After wine tasting, head to the beach in Portoferraio. // © 2014 Mindy Poder
Feature image (above): The vineyards at the Azienda Agricola La Chiusa estate overlook Portoferraio, Elba’s largest city. // © 2014 Mindy Poder
When most people hear “Tuscany,” they most likely think of its historic cities — such as Florence and Siena — as well as its small wine-producing, hilltop towns. The region doesn’t so readily evoke images of islands and beaches, though Tuscany is home to an archipelago made up of seven islands: Capraia, Montecristo, Giglio — the unfortunate benefactor of the Costa Concordia shipwreck — Pianosa, Gorgona, Giannutri and Elba.
When I visited Elba, where Napoleon Bonaparte was exiled to in 1814, I sought out the best of both worlds. I found the excellent wine and Italian history I've come to expect from Tuscany, along with dreamy island scenery, at the Azienda Agricola La Chiusa estate.
The estate doesn’t date back to the Renaissance, and the Medici family never vacationed there — but it does date back to the 1700s, and Bonaparte reportedly visited there twice.
Most notably, its vineyard overlooks the waters of Portoferraio, Elba’s largest city that was founded by Cosimo de’ Medici in 1548. It’s a special visual treat, particularly for those who have already visited Tuscany’s landlocked vineyards, but prefer ocean vistas.

■ ■ ■ ■ ■

To do
Please say who founded Portoferraio and in what year, according to the article about Elba. The listing that follows comes from a separate source and has no connection to the article about Elba.

(Items from a data source)
■ ■ ■ ■ ■

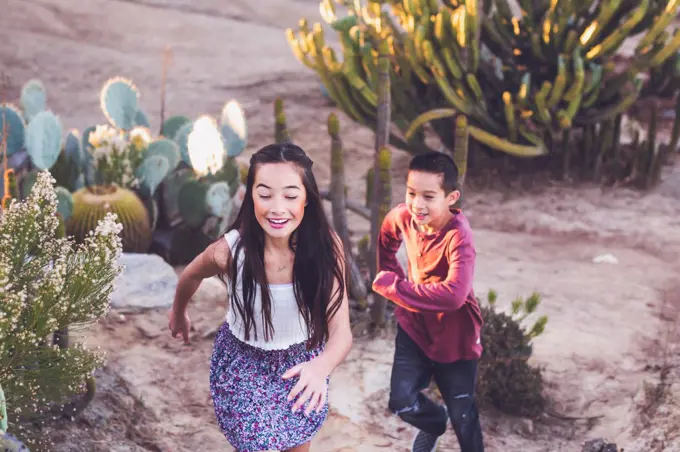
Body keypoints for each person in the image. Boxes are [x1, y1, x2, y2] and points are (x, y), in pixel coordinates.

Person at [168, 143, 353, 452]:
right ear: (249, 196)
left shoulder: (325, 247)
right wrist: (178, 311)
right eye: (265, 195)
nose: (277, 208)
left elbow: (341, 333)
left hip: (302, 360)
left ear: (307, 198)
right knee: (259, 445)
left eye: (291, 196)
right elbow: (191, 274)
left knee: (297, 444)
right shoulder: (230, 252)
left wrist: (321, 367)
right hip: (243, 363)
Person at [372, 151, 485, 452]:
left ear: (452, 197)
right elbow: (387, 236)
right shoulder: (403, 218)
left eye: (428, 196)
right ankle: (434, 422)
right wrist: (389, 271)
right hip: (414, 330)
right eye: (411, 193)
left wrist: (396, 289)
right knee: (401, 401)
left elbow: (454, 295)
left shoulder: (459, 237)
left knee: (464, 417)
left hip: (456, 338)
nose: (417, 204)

■ ■ ■ ■ ■

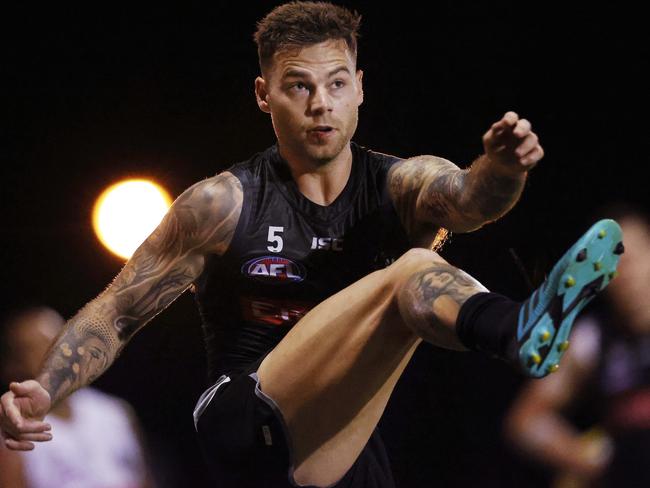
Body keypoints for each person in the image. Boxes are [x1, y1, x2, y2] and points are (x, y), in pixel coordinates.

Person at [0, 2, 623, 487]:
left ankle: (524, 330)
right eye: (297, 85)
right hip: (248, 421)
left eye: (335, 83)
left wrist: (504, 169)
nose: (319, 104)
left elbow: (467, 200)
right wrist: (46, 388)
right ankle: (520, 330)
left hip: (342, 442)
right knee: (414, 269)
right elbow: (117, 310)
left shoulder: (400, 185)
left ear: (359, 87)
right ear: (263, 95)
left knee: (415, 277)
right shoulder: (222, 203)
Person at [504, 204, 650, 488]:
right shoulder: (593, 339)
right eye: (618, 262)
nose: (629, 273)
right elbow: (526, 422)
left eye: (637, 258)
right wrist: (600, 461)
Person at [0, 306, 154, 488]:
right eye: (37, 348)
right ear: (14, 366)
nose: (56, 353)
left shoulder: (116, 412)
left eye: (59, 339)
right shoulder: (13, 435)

■ ■ ■ ■ ■

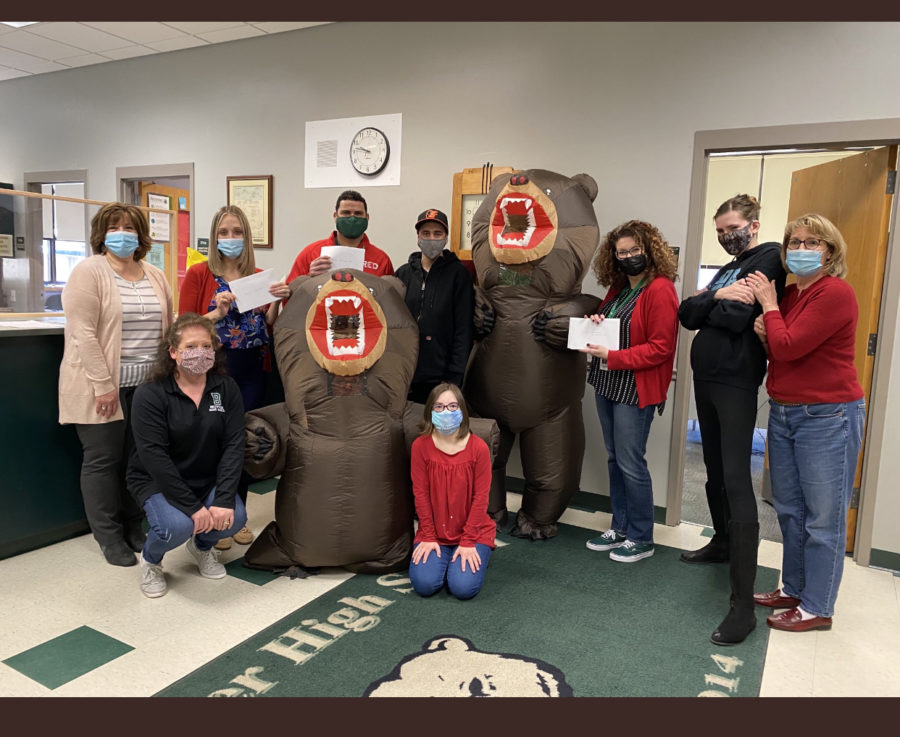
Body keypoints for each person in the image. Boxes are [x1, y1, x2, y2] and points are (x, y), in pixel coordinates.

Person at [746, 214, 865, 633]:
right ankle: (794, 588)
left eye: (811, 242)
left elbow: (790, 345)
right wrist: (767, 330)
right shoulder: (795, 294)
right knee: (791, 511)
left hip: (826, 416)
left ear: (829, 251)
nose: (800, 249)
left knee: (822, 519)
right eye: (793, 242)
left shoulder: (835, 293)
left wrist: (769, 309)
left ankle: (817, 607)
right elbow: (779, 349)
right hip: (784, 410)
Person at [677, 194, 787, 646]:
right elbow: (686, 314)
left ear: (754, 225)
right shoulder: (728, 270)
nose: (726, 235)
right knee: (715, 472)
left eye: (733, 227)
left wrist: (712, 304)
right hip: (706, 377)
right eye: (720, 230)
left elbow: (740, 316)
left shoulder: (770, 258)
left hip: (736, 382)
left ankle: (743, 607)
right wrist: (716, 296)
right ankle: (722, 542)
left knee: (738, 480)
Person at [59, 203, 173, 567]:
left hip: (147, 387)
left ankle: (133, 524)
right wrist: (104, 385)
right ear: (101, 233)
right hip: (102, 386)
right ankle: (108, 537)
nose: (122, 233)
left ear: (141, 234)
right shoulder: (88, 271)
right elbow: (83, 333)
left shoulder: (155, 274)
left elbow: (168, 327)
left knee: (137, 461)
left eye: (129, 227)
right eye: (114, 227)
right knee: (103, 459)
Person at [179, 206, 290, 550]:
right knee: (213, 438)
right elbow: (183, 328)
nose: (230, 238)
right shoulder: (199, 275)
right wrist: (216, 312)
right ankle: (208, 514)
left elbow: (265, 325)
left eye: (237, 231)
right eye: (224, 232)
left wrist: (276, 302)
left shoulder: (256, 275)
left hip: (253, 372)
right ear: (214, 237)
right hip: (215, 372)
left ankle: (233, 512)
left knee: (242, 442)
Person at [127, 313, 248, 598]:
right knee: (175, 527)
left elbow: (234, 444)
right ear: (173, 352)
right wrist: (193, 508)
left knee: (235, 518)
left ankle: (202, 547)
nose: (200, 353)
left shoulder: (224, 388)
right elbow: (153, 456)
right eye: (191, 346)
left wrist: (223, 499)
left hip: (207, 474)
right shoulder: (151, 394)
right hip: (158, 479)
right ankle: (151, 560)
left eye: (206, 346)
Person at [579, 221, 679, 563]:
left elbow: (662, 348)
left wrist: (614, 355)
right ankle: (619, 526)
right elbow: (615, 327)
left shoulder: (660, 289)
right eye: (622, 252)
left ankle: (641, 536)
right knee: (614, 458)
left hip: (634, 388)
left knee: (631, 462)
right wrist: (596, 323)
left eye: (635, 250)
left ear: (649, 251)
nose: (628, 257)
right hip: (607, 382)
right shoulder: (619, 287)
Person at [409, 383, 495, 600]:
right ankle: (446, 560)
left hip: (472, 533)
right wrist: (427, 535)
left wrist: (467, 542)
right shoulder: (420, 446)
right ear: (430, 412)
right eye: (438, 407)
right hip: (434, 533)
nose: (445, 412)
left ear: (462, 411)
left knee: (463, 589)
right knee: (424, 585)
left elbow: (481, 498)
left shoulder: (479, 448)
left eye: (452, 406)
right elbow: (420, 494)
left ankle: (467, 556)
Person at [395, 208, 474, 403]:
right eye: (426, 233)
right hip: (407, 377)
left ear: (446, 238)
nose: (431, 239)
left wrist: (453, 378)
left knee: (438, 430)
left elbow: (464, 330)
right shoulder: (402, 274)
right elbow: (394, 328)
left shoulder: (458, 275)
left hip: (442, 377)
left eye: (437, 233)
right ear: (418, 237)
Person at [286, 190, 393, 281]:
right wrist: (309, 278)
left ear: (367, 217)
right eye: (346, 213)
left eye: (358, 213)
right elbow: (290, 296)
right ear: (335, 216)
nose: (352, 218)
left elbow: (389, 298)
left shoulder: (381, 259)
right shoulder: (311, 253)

■ ■ ■ ■ ■

Written response
Cosimo de' Medici founded Portoferraio in 1548.